**** SUPPLIED RECORDS ****
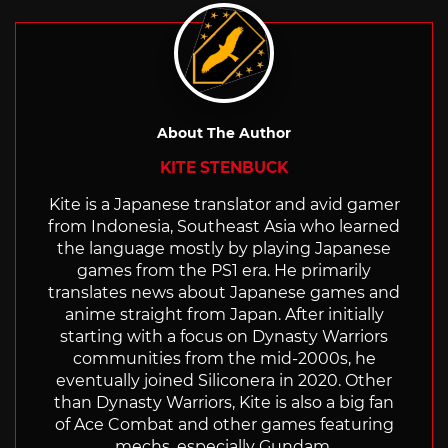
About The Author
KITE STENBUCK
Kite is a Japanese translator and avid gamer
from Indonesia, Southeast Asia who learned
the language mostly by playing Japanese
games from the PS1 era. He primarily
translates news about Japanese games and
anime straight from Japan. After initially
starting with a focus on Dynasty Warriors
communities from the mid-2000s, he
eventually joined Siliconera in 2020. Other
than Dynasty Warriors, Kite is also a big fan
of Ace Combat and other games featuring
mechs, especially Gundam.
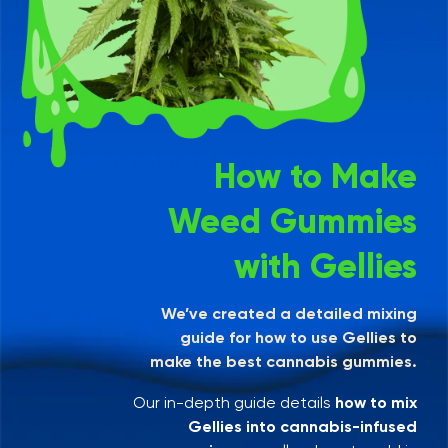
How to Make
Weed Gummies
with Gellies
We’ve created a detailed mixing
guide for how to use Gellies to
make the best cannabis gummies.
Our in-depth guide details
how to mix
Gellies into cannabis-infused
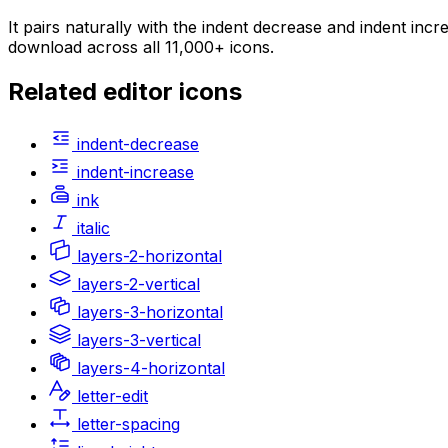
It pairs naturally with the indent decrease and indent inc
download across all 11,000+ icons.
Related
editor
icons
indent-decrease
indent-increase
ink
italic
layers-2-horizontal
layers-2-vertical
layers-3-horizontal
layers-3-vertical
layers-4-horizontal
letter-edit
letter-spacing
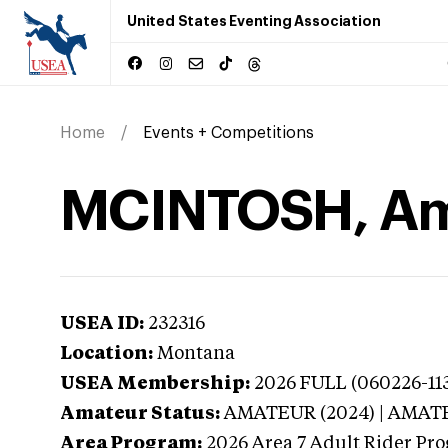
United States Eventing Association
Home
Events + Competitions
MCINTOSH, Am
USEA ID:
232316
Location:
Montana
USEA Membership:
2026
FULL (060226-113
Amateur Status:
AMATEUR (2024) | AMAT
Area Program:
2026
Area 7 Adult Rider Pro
****
Restate word for word the lines that begin at the one containing "layers-2-vertical" and end with the final line of the records. Pictures stay out.

layers-2-vertical
layers-3-horizontal
layers-3-vertical
layers-4-horizontal
letter-edit
letter-spacing
United States Eventing Association
Home
Events + Competitions
MCINTOSH, Am
USEA ID:
232316
Location:
Montana
USEA Membership:
2026
FULL (060226-113
Amateur Status:
AMATEUR (2024) | AMAT
Area Program:
2026
Area 7 Adult Rider Pro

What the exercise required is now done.